## Exercise aim
Give back, word for word, the line that contains "- fire extinguisher [204,525,316,716]" and every line that follows it in the data below.

(Object-level change descriptions)
******

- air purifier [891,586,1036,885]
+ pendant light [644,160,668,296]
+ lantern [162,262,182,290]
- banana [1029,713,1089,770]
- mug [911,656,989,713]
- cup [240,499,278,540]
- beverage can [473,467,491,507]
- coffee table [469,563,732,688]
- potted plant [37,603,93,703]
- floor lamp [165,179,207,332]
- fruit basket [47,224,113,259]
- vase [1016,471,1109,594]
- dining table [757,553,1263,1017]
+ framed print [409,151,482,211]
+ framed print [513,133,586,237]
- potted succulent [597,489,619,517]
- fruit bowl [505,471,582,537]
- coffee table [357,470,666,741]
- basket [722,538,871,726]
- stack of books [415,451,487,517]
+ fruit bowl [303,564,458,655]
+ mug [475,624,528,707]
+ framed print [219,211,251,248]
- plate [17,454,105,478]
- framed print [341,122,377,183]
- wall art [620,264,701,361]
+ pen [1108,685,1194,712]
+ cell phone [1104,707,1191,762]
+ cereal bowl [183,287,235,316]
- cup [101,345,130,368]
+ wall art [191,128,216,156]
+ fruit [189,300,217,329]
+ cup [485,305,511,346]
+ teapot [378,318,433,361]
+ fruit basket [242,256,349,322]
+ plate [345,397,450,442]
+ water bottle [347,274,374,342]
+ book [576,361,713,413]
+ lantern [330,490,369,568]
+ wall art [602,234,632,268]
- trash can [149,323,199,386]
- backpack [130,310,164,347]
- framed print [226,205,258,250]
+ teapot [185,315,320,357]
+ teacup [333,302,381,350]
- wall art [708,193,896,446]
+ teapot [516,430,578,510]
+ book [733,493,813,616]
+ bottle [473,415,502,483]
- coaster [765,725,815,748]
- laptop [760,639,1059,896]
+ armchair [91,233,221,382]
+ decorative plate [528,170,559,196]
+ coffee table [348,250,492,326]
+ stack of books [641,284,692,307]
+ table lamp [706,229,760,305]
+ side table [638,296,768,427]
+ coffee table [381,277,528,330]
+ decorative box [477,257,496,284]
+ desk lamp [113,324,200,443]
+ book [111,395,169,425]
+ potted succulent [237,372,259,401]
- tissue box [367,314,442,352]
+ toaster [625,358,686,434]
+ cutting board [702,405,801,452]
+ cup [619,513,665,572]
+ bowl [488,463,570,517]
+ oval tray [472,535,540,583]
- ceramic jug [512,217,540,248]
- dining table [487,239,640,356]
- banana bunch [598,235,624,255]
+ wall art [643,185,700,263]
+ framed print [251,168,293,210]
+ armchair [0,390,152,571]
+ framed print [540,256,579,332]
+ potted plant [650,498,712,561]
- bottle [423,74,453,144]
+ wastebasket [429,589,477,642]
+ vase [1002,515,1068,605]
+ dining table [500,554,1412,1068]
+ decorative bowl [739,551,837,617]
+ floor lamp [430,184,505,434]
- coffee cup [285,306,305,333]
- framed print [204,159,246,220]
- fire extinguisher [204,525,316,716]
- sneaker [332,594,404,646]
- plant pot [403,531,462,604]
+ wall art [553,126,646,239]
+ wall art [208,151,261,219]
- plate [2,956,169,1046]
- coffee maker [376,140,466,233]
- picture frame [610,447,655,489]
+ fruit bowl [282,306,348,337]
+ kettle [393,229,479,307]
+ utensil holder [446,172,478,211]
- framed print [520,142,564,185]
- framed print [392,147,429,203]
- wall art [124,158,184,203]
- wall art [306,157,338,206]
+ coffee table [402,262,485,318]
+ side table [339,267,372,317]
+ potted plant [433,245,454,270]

******

## Exercise solution
- fire extinguisher [204,525,316,716]
- sneaker [332,594,404,646]
- plant pot [403,531,462,604]
+ wall art [553,126,646,239]
+ wall art [208,151,261,219]
- plate [2,956,169,1046]
- coffee maker [376,140,466,233]
- picture frame [610,447,655,489]
+ fruit bowl [282,306,348,337]
+ kettle [393,229,479,307]
+ utensil holder [446,172,478,211]
- framed print [520,142,564,185]
- framed print [392,147,429,203]
- wall art [124,158,184,203]
- wall art [306,157,338,206]
+ coffee table [402,262,485,318]
+ side table [339,267,372,317]
+ potted plant [433,245,454,270]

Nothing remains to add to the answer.